That leaves the romance shounen, and being a girl, I read girl romance, not male romance... If you're looking for a girl fitting those criteria, Belldandy from Ah! My Goddess! fits those best, she's really kind and gentle towards Keiichi, she's quiet but she's also intelligent and mature. There's some action later on in the series as well, and the art really improves after a few volumes.

Aya of Tenjou Tenge and Moka from Rosario Vampire are pretty dedicated to the male character, though they really don't qualify for the "quiet" department, and most screen time is taken by the not so gentle girls...


----------



## Samavarti (May 8, 2011)

Pick some random Harem, and problem solved.

Also Katekyo Hitman Reborn has some of the more submissive female character that i have seen latly, they only function is stay in the Kitchen and cook fot the males when they return from their battles.


----------



## ... (May 8, 2011)

Mizura said:


> You know, I actually really tried to think of a manga that fit those criteria (couldn't think of any). And I realized that I if I changed the requirement from female to male, I couldn't think of one either. x_x I mean:
> 
> 
> For one thing, most action Shounen are about people beating each other up, so Nobody is particularly calm, forgiving, and understanding. And that happens to apply to the women in said Shounen, because if they're tagging along, it means they're facing combat and enemies, so they've really got little time being quiet and kind and forgiving and understanding either (they just well... act normal, you don't have housewives on the battlefield). Most characters in Shounen aren't saying anything logical and intelligent either, instead more closer to "We'll fight to the end because [whatever] is important!" or "You piece of sh*****t!!!"
> ...



You do have a valid point.

I was not actually looking for a typical manga, definitely not a typical shounen(seinen was probably more of what I had in mind).

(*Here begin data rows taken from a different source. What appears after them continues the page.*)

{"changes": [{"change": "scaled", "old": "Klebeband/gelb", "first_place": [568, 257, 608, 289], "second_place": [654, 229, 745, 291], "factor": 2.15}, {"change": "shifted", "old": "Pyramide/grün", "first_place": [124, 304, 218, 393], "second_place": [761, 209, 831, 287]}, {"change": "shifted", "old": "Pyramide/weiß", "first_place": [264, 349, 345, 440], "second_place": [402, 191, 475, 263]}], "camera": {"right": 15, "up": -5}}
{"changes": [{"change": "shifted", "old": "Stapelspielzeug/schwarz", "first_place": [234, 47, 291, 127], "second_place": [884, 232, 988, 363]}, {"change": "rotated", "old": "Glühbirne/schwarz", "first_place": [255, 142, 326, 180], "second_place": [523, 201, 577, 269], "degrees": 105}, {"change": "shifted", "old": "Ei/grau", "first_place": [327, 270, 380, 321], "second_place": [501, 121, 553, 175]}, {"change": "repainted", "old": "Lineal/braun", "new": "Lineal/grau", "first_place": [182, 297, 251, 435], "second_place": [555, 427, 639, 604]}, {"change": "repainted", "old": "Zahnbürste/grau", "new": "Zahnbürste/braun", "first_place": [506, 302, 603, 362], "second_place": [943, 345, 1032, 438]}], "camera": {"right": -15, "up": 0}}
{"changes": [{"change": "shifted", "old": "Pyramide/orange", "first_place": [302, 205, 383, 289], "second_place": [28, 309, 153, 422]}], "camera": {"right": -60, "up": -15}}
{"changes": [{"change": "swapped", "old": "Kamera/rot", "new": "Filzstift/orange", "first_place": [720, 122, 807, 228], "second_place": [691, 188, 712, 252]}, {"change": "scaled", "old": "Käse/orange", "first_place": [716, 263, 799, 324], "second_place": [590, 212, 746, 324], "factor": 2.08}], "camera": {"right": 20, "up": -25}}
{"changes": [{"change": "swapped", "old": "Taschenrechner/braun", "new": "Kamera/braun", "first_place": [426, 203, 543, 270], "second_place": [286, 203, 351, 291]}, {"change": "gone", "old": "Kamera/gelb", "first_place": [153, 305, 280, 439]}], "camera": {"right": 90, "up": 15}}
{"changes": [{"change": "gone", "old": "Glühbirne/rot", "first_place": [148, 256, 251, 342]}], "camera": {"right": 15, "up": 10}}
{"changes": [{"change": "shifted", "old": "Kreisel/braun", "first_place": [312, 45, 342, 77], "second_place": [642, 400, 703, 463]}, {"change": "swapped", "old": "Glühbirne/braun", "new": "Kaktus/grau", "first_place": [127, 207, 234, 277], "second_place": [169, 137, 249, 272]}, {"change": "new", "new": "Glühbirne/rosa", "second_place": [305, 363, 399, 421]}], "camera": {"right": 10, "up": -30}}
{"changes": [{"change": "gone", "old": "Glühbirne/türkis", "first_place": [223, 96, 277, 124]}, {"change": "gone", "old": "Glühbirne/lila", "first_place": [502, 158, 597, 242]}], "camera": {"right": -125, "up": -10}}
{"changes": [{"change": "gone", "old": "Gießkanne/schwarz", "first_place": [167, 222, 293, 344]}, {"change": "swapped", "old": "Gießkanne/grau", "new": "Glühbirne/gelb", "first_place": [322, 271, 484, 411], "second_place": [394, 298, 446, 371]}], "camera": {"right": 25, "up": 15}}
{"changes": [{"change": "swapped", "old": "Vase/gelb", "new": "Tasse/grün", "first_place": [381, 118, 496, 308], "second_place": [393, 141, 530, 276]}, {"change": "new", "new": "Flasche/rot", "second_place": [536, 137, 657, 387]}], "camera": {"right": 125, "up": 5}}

I have kind of accepted that that's how most typical mangas are: with I am gonna beat the enemy no matter what.

I am only talking about more toned down mangas or mangas with a difference. There are mangas that I did not find that annoying. Perhaps the last manga which I read and which fits my criteria was LOST + BRAIN.


----------



## Scarecrow Red (May 8, 2011)

... said:


> It isn't about confidence.
> It's being obsessed with the attitude
> -what I do is the best.
> -Only my beliefs are true.
> ...



Isn't like Haruhi Suzumiya the complete embodiment of all those descriptions, and you say she is better than the protagonist of Claymore? What the hell.


----------



## Punpun (May 8, 2011)

Lost+Brain was a piece of shit.


----------



## Mizura (May 8, 2011)

Seinen eh... I'm not too familiar with Seinen with major female characters in it though.

How about Shin Angyo Onshi, come to think of it? Sando pretty much obeys Munsu and barely talks at all.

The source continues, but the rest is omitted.